= Source text =
= Beginning of Section =

Rodolphe Saade, the chief executive of French liner giant CMA CGM, took centre stage in the Chinese media last week when he officially inked orders for 16 dual-fuel container ship newbuildings with China State Shipbuilding Corp (CSSC).
Saade, who was part of a delegation accompanying French President Emmanuel Macron’s trip to China, personally signed the contracts worth CNY 21bn ($3bn) for 12 methanol dual-fuelled, 15,000-teu vessels and four LNG dual-fuelled, 23,000-teu ultra-large container ships.
Worth CNY 21bn ($3bn) in total, it was touted as the largest single newbuilding deal that CSSC has received.
However, despite the hype surrounding last week’s signing ceremony, TradeWinds can report that a six-ship order for 15,000-teu methanol dual-fuelled container ships at Jiangnan Shipyard was the only fresh order placed.
The other vessels included in the tally were ordered by CMA CGM in 2022 but the contracts were never formally announced until last week.
TradeWinds first revealed the order for four 23,000-teu newbuildings placed at Hudong-Zhonghua Shipbuilding (Group) in November last year, and the contract for six 15,000-teu methanol dual-fuelled container ships placed at Dalian Shipbuilding Industry Co (DSIC) in June last year.
Jiangnan, Hudong-Zhonghua and DSIC are all part of CSSC.
The LNG dual-fuelled ultra-large vessels were reported to cost at least $250m per ship, while the methanol-fuelled 15,000-teu ships at DSIC were priced at about $175m each. All will be delivered in 2025 and 2026.
CMA CGM has been extremely active on the newbuilding front in recent years, and has 96 container ships on order in China and South Korea, according to VesselsValue data.
The bulk of these orders are in the post-panamax, new panamax and ultra-large size ranges.
At last week’s signing ceremony, Saade indicated that these newbuildings were ordered in part to grow CMA CGM’s capacity and replace older ships.
He noted that the global economy will grow annually at around 2% to 3%, which he believes will be able to absorb the capacity of the new vessels.
During the trip to China, Saade also signed a deal with Shanghai International Port Group (SIPG) to secure bunkering of bio-methanol and synthetic methanol, Le Marin reported.
Chinese shipowner Cosco, with 12 methanol-fuelled vessels on order, also clinched a similar deal with SIPG.
In March, Danish rival AP Moller-Maersk also signed a bunker deal with SIPG.
The two companies will work together at the port of Shanghai to develop vessel-to-vessel fuelling operations in time for the delivery of its new methanol-powered boxships from 2024.

= End of Section =

= Activity 1 =
Answer these questions from the CMA CGM article:
(a) How many dual-fuel container ships were included in the orders Saade signed with CSSC?
(b) At which shipyard was the only fresh order placed?
(c) According to VesselsValue data, how many container ships does CMA CGM have on order in China and South Korea?
= Activity 2 =
Using the CMA CGM article, explain why Saade said the newbuildings were ordered and why he believes their capacity can be absorbed.
= Activity 3 =
Print the part of the CMA CGM article from "The other vessels" up to and including "to VesselsValue data.".
The lines of stored data play no part in this exercise.

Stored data
= Beginning of Section =

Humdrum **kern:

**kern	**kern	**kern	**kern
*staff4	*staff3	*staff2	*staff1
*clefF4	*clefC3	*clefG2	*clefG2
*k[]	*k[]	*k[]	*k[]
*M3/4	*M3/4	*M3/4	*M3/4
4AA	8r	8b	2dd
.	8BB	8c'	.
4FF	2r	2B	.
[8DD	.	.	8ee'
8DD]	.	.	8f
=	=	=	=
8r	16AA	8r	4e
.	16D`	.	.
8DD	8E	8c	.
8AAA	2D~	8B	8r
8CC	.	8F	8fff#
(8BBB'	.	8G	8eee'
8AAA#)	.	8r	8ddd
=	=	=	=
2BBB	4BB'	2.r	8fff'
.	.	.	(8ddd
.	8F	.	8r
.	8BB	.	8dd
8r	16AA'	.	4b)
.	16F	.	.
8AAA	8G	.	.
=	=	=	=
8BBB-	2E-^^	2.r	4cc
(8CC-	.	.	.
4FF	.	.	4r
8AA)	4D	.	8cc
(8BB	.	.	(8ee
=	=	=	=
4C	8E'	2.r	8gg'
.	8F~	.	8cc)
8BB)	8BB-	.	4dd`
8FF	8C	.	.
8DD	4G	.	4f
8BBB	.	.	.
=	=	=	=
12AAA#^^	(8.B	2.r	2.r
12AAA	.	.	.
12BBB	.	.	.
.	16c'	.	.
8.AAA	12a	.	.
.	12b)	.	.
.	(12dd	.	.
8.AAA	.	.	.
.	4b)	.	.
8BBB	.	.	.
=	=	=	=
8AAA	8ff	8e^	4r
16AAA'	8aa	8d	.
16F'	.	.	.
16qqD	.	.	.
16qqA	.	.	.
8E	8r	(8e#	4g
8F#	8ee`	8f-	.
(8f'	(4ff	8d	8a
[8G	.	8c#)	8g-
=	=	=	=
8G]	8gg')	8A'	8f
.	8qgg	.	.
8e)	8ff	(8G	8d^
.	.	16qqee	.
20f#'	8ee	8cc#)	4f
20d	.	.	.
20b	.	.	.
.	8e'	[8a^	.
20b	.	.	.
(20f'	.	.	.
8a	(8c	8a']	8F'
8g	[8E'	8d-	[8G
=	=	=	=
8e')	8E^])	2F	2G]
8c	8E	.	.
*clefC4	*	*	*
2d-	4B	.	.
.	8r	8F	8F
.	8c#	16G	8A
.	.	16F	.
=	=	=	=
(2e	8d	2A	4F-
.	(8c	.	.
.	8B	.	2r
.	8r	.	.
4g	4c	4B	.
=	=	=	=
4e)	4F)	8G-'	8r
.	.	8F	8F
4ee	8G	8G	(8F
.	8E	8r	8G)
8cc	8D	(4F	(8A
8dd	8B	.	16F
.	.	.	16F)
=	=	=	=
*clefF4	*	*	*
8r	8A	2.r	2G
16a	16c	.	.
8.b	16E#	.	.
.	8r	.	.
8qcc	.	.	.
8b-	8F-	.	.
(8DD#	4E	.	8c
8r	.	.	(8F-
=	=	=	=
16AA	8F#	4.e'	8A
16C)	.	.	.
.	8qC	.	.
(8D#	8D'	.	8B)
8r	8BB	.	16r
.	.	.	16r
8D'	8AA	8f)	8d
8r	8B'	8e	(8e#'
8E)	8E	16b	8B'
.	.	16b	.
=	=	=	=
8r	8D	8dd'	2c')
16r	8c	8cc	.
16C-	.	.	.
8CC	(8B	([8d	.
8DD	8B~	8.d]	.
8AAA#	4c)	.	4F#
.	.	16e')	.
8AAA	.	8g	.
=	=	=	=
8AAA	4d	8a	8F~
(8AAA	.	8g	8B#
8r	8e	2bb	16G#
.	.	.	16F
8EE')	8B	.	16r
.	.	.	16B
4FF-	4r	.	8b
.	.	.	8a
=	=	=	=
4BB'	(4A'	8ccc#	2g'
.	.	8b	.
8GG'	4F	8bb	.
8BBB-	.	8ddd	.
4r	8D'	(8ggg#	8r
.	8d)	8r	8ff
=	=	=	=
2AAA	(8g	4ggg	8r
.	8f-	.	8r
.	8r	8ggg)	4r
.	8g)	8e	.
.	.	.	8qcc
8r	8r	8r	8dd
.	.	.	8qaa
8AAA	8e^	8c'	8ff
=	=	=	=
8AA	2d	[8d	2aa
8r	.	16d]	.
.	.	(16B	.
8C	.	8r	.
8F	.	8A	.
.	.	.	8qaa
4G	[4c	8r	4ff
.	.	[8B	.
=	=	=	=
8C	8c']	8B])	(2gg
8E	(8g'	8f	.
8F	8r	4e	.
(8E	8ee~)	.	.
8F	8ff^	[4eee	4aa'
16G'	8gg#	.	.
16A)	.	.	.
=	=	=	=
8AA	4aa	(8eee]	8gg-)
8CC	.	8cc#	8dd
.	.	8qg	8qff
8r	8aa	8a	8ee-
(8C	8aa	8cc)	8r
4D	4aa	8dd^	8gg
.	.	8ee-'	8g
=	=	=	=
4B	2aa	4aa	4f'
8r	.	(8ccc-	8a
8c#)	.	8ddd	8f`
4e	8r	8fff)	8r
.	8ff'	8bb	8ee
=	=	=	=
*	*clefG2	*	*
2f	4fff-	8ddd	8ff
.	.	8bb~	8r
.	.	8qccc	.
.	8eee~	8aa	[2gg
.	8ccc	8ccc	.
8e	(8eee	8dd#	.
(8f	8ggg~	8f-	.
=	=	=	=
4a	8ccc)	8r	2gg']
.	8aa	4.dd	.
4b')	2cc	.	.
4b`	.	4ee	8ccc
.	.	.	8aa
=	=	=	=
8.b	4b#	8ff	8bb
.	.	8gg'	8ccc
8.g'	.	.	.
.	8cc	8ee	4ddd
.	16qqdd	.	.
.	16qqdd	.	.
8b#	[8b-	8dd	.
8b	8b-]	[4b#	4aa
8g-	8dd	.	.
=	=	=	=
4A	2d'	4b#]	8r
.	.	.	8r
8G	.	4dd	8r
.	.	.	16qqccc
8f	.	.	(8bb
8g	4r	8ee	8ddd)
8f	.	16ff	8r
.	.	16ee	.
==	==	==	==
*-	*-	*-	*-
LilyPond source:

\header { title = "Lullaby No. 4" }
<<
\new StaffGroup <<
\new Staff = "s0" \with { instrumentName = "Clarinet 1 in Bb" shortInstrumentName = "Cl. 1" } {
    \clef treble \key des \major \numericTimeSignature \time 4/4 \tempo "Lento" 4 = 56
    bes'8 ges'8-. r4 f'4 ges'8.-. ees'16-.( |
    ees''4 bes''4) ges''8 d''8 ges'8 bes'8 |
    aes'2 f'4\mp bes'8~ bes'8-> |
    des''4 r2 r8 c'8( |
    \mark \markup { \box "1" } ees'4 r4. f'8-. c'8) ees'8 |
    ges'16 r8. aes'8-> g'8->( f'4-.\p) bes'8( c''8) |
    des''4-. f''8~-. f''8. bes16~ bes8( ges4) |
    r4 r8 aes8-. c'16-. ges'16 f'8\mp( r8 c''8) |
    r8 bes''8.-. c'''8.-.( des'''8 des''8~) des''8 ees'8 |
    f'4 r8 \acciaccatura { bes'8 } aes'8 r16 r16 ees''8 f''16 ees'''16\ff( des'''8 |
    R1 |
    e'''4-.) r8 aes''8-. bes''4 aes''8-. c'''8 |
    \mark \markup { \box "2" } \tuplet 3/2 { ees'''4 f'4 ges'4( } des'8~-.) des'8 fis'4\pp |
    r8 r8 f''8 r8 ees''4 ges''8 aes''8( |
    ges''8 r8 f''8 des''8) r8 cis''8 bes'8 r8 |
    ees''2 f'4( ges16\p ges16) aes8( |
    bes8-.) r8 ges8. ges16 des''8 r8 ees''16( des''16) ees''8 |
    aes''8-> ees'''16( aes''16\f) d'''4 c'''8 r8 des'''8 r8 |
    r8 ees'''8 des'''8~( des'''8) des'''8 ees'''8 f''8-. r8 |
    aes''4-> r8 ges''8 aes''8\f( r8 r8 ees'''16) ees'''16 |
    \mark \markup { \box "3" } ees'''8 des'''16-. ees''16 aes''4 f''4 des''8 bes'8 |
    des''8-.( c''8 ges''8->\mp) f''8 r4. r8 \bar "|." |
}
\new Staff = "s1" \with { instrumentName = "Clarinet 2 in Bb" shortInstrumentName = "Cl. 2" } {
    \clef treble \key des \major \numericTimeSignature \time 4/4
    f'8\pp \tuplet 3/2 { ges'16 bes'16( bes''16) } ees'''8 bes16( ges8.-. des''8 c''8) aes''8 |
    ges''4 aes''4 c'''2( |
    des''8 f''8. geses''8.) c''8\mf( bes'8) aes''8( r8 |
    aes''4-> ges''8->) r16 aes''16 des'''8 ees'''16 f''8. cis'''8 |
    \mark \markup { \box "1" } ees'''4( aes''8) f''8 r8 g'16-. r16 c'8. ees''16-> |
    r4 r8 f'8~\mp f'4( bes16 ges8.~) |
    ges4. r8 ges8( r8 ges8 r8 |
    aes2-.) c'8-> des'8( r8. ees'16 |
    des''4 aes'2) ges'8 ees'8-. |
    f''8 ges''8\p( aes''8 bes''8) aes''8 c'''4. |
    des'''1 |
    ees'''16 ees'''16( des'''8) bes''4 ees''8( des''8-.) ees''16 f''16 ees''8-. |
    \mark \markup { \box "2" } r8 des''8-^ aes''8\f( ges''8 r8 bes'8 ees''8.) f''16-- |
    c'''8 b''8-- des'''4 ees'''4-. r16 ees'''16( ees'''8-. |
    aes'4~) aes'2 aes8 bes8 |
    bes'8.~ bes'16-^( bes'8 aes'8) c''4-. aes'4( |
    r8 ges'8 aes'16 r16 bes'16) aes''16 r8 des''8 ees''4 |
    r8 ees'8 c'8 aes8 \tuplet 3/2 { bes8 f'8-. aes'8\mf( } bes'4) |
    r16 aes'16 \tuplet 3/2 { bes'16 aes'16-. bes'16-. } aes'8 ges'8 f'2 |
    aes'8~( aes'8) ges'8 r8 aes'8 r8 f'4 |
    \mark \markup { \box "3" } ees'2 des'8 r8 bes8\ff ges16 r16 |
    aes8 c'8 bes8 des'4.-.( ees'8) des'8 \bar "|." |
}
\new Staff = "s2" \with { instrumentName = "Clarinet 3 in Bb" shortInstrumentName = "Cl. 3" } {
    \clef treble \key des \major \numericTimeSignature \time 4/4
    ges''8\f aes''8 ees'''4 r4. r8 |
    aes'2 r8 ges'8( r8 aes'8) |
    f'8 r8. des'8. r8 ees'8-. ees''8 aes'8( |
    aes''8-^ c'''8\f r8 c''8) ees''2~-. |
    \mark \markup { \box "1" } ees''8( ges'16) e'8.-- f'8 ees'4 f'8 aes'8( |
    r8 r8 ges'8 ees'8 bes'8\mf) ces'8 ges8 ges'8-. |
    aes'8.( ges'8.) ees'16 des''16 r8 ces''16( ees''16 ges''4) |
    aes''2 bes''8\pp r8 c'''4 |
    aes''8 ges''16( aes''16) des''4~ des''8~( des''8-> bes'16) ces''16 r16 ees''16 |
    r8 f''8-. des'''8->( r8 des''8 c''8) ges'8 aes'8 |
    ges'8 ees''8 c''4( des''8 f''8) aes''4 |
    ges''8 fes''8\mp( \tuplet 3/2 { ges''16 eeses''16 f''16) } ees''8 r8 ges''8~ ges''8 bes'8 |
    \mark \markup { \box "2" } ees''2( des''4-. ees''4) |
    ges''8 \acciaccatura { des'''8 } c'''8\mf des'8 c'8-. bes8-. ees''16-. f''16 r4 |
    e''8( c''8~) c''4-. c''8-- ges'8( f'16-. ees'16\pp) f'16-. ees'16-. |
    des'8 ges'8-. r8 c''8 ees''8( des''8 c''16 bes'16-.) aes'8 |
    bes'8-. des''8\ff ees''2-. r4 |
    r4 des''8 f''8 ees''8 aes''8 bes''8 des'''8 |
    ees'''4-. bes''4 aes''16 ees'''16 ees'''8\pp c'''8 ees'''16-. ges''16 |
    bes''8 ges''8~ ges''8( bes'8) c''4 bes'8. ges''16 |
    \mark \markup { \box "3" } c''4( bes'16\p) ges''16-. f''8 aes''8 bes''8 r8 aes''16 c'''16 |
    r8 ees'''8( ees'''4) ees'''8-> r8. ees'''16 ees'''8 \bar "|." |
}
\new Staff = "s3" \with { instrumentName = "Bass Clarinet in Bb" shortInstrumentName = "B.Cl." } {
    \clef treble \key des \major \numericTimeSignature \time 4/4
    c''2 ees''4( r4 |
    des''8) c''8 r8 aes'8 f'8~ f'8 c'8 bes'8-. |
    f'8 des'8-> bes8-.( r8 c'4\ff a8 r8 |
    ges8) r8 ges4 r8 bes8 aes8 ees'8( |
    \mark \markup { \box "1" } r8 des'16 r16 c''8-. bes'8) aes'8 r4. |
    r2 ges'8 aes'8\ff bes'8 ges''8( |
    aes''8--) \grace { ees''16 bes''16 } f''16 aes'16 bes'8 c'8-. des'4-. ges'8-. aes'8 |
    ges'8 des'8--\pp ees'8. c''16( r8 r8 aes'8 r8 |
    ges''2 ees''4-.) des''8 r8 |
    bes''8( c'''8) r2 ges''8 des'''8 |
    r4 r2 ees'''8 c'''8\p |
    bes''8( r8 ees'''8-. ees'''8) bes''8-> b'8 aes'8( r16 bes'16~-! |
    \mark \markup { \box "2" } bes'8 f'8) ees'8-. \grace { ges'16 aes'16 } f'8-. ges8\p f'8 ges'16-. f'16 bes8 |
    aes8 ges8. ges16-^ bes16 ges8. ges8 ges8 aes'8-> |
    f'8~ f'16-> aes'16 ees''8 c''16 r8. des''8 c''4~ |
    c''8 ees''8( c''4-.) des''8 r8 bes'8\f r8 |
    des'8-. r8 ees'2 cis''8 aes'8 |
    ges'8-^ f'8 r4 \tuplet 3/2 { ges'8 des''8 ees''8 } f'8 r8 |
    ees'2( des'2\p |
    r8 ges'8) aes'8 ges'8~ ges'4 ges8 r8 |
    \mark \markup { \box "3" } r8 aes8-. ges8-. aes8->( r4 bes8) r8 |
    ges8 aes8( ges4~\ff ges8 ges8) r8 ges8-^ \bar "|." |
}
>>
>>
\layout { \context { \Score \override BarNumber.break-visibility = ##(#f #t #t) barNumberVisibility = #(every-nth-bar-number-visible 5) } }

= End of Section =

= Your response 1 =
(a) 16 dual-fuel container ships.
(b) Jiangnan Shipyard.
(c) 96 container ships.

= Your response 2 =
Saade indicated that the newbuildings were ordered partly to grow CMA CGM's capacity and to replace older ships. He expects the global economy to grow by around 2% to 3% a year, and he believes that growth will be able to absorb the capacity of the new vessels.

= Your response 3 =
The other vessels included in the tally were ordered by CMA CGM in 2022 but the contracts were never formally announced until last week.
TradeWinds first revealed the order for four 23,000-teu newbuildings placed at Hudong-Zhonghua Shipbuilding (Group) in November last year, and the contract for six 15,000-teu methanol dual-fuelled container ships placed at Dalian Shipbuilding Industry Co (DSIC) in June last year.
Jiangnan, Hudong-Zhonghua and DSIC are all part of CSSC.
The LNG dual-fuelled ultra-large vessels were reported to cost at least $250m per ship, while the methanol-fuelled 15,000-teu ships at DSIC were priced at about $175m each. All will be delivered in 2025 and 2026.
CMA CGM has been extremely active on the newbuilding front in recent years, and has 96 container ships on order in China and South Korea, according to VesselsValue data.